How to complete this task: This exercise asks for every line of the material that contains the word "CROSS".

☆ ☆ ☆ ☆ ☆ ☆ ☆

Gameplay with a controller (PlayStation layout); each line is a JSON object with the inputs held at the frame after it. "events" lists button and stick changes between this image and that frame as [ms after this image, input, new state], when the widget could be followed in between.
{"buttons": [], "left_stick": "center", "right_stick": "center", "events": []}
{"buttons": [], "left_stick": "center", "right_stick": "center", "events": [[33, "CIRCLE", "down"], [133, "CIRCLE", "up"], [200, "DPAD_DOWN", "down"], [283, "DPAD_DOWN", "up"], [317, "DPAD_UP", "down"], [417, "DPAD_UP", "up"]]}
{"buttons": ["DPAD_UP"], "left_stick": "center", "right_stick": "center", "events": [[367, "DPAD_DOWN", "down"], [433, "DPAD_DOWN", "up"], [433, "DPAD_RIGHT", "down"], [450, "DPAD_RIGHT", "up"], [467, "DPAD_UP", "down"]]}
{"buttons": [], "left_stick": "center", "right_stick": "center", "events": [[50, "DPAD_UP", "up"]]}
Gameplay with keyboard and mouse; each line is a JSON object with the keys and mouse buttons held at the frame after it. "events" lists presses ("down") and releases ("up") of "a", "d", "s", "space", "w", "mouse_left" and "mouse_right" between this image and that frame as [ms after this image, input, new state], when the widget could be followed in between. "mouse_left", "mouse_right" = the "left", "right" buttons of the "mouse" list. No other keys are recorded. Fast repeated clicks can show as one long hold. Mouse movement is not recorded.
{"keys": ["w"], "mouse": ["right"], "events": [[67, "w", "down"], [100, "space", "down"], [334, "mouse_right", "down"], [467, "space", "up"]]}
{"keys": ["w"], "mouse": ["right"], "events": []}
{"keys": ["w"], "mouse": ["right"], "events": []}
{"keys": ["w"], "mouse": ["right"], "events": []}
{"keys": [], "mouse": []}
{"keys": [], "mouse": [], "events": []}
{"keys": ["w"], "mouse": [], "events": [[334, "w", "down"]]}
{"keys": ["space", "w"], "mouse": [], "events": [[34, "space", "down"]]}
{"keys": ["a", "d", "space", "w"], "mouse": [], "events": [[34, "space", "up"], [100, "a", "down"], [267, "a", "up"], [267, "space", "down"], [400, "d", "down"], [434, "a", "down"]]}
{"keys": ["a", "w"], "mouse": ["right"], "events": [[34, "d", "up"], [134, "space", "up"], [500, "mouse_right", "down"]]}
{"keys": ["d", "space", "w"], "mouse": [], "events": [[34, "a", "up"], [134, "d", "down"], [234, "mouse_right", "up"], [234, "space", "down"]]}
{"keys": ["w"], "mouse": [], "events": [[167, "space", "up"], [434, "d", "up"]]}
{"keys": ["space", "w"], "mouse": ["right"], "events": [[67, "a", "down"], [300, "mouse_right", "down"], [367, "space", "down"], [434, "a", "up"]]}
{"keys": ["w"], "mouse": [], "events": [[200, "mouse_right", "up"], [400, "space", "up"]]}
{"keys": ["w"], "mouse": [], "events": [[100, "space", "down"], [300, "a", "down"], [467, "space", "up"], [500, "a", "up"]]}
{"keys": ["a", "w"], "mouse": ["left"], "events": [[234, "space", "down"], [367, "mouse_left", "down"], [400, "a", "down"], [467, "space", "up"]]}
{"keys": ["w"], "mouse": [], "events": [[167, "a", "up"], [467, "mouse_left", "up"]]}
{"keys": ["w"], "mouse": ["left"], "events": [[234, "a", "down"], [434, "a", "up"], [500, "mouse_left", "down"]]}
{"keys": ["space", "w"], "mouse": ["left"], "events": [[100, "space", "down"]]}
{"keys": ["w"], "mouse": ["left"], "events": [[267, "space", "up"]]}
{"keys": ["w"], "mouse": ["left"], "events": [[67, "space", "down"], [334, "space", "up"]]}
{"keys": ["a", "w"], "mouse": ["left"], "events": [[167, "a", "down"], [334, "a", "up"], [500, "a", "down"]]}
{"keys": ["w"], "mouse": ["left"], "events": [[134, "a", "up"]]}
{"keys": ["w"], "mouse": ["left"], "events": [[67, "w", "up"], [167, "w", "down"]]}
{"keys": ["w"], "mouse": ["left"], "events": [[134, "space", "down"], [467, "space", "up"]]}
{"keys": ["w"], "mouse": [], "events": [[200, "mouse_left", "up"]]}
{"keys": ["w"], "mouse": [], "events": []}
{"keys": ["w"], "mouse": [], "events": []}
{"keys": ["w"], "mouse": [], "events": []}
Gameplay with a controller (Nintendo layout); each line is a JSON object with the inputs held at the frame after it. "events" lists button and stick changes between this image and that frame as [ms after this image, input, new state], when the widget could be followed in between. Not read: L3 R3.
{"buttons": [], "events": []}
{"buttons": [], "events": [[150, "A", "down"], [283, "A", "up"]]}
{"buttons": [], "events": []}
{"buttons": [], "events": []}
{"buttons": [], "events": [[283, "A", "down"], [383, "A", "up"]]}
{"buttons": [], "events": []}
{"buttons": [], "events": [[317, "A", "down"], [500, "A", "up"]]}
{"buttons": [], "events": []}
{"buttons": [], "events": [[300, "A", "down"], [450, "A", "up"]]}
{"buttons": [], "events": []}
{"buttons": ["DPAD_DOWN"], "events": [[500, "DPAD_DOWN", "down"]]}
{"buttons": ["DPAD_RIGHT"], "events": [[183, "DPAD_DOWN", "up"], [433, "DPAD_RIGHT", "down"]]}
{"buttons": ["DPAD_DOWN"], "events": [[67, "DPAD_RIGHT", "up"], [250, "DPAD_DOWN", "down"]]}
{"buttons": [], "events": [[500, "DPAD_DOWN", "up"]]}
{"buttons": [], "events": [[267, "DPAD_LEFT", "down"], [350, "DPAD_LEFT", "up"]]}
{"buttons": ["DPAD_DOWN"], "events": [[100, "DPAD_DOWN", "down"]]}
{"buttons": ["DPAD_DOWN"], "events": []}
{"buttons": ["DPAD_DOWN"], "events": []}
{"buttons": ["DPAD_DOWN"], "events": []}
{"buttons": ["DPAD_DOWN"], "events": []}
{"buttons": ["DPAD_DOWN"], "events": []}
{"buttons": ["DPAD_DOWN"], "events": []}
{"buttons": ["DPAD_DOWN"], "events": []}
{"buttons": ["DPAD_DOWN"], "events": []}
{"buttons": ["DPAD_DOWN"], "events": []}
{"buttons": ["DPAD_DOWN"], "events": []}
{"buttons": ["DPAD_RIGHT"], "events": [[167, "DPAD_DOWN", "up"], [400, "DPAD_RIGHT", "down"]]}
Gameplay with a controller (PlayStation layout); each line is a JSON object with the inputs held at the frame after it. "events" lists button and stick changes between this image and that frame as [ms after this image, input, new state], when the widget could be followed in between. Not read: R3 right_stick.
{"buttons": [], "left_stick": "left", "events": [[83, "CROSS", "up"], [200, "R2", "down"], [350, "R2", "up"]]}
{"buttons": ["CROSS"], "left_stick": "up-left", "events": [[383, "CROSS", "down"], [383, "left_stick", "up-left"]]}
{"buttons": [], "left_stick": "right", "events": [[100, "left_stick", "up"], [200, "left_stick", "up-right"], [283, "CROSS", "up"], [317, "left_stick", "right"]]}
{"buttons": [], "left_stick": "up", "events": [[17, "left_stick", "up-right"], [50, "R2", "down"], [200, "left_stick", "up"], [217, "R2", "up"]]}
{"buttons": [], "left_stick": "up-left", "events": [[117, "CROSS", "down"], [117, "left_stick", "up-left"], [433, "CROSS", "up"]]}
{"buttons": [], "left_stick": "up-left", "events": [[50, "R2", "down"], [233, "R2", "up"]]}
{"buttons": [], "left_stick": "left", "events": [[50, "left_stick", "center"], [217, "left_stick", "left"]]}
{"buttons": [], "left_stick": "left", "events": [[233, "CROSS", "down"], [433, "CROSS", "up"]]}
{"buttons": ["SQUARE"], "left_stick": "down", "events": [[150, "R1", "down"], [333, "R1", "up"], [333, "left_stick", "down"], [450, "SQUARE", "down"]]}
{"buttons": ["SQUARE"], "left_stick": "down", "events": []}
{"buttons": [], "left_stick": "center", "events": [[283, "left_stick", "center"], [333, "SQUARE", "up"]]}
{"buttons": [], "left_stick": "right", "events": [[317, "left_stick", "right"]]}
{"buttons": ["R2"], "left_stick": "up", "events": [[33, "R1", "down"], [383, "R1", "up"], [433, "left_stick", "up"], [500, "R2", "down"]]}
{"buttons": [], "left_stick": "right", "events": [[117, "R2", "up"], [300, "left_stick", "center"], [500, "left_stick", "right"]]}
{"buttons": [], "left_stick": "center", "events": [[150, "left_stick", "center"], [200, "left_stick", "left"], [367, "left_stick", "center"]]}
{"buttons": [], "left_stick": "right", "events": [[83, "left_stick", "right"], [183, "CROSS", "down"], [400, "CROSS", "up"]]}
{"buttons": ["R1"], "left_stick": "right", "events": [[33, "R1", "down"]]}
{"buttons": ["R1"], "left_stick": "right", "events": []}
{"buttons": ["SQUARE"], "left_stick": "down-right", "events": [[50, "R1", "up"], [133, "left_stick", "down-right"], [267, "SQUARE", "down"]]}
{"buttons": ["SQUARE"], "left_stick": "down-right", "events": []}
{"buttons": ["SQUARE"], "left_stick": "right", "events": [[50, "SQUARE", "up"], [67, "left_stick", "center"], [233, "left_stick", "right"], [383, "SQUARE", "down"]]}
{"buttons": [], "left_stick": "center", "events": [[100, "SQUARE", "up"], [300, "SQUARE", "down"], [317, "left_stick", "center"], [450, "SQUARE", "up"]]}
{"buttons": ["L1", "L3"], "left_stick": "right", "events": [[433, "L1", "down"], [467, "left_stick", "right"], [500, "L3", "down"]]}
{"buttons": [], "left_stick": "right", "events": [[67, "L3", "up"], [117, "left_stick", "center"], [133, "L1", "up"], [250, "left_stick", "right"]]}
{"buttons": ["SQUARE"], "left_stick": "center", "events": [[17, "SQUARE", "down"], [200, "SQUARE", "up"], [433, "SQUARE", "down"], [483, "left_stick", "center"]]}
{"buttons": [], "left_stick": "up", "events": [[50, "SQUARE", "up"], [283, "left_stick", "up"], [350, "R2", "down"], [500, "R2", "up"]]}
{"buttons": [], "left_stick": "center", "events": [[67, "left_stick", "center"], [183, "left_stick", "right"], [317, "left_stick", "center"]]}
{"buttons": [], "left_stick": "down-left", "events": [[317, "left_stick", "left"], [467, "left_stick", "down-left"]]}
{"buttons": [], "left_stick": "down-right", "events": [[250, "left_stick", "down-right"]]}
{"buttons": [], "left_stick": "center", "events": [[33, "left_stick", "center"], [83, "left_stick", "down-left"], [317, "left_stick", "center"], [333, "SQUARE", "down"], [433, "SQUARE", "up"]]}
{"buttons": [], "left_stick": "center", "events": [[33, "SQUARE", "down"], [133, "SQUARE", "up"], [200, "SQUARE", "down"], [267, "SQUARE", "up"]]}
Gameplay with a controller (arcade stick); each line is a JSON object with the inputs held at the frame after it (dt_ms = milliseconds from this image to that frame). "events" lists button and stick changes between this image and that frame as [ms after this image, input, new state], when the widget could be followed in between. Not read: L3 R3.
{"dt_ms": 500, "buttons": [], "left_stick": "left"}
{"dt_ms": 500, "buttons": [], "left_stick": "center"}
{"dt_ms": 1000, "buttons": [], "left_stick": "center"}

☆ ☆ ☆ ☆ ☆ ☆ ☆

Result of this task:
{"buttons": [], "left_stick": "left", "events": [[83, "CROSS", "up"], [200, "R2", "down"], [350, "R2", "up"]]}
{"buttons": ["CROSS"], "left_stick": "up-left", "events": [[383, "CROSS", "down"], [383, "left_stick", "up-left"]]}
{"buttons": [], "left_stick": "right", "events": [[100, "left_stick", "up"], [200, "left_stick", "up-right"], [283, "CROSS", "up"], [317, "left_stick", "right"]]}
{"buttons": [], "left_stick": "up-left", "events": [[117, "CROSS", "down"], [117, "left_stick", "up-left"], [433, "CROSS", "up"]]}
{"buttons": [], "left_stick": "left", "events": [[233, "CROSS", "down"], [433, "CROSS", "up"]]}
{"buttons": [], "left_stick": "right", "events": [[83, "left_stick", "right"], [183, "CROSS", "down"], [400, "CROSS", "up"]]}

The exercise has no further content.